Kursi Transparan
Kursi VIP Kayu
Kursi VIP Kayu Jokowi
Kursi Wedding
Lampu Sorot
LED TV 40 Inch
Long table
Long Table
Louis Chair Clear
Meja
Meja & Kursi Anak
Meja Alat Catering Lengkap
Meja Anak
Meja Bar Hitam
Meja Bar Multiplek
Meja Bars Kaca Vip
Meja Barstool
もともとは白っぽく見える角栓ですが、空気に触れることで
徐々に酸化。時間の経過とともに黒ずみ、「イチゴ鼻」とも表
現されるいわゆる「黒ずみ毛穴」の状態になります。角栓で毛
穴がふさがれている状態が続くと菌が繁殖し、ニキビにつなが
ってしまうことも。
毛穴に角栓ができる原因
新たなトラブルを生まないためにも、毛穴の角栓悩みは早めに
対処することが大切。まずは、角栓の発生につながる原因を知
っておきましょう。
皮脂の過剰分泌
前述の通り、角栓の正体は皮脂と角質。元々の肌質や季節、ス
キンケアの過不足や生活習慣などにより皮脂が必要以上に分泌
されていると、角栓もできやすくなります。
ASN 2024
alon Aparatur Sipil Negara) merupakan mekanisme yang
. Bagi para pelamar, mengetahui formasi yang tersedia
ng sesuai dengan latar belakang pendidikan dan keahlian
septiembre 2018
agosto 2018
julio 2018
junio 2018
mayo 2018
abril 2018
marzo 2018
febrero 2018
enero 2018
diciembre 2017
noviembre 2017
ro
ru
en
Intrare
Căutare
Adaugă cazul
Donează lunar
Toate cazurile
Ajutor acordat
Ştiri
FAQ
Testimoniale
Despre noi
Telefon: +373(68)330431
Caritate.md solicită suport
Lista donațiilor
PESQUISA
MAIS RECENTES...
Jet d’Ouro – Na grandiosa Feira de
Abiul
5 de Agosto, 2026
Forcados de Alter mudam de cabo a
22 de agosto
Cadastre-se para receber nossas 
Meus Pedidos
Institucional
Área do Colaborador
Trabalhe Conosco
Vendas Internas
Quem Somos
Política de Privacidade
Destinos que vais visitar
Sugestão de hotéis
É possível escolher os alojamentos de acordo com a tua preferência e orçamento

:::

[WHAT THE EXERCISE ASKS] The records above should be restated word for word, please.

[ANSWER SPACE]
Kursi Transparan
Kursi VIP Kayu
Kursi VIP Kayu Jokowi
Kursi Wedding
Lampu Sorot
LED TV 40 Inch
Long table
Long Table
Louis Chair Clear
Meja
Meja & Kursi Anak
Meja Alat Catering Lengkap
Meja Anak
Meja Bar Hitam
Meja Bar Multiplek
Meja Bars Kaca Vip
Meja Barstool
もともとは白っぽく見える角栓ですが、空気に触れることで
徐々に酸化。時間の経過とともに黒ずみ、「イチゴ鼻」とも表
現されるいわゆる「黒ずみ毛穴」の状態になります。角栓で毛
穴がふさがれている状態が続くと菌が繁殖し、ニキビにつなが
ってしまうことも。
毛穴に角栓ができる原因
新たなトラブルを生まないためにも、毛穴の角栓悩みは早めに
対処することが大切。まずは、角栓の発生につながる原因を知
っておきましょう。
皮脂の過剰分泌
前述の通り、角栓の正体は皮脂と角質。元々の肌質や季節、ス
キンケアの過不足や生活習慣などにより皮脂が必要以上に分泌
されていると、角栓もできやすくなります。
ASN 2024
alon Aparatur Sipil Negara) merupakan mekanisme yang
. Bagi para pelamar, mengetahui formasi yang tersedia
ng sesuai dengan latar belakang pendidikan dan keahlian
septiembre 2018
agosto 2018
julio 2018
junio 2018
mayo 2018
abril 2018
marzo 2018
febrero 2018
enero 2018
diciembre 2017
noviembre 2017
ro
ru
en
Intrare
Căutare
Adaugă cazul
Donează lunar
Toate cazurile
Ajutor acordat
Ştiri
FAQ
Testimoniale
Despre noi
Telefon: +373(68)330431
Caritate.md solicită suport
Lista donațiilor
PESQUISA
MAIS RECENTES...
Jet d’Ouro – Na grandiosa Feira de
Abiul
5 de Agosto, 2026
Forcados de Alter mudam de cabo a
22 de agosto
Cadastre-se para receber nossas 
Meus Pedidos
Institucional
Área do Colaborador
Trabalhe Conosco
Vendas Internas
Quem Somos
Política de Privacidade
Destinos que vais visitar
Sugestão de hotéis
É possível escolher os alojamentos de acordo com a tua preferência e orçamento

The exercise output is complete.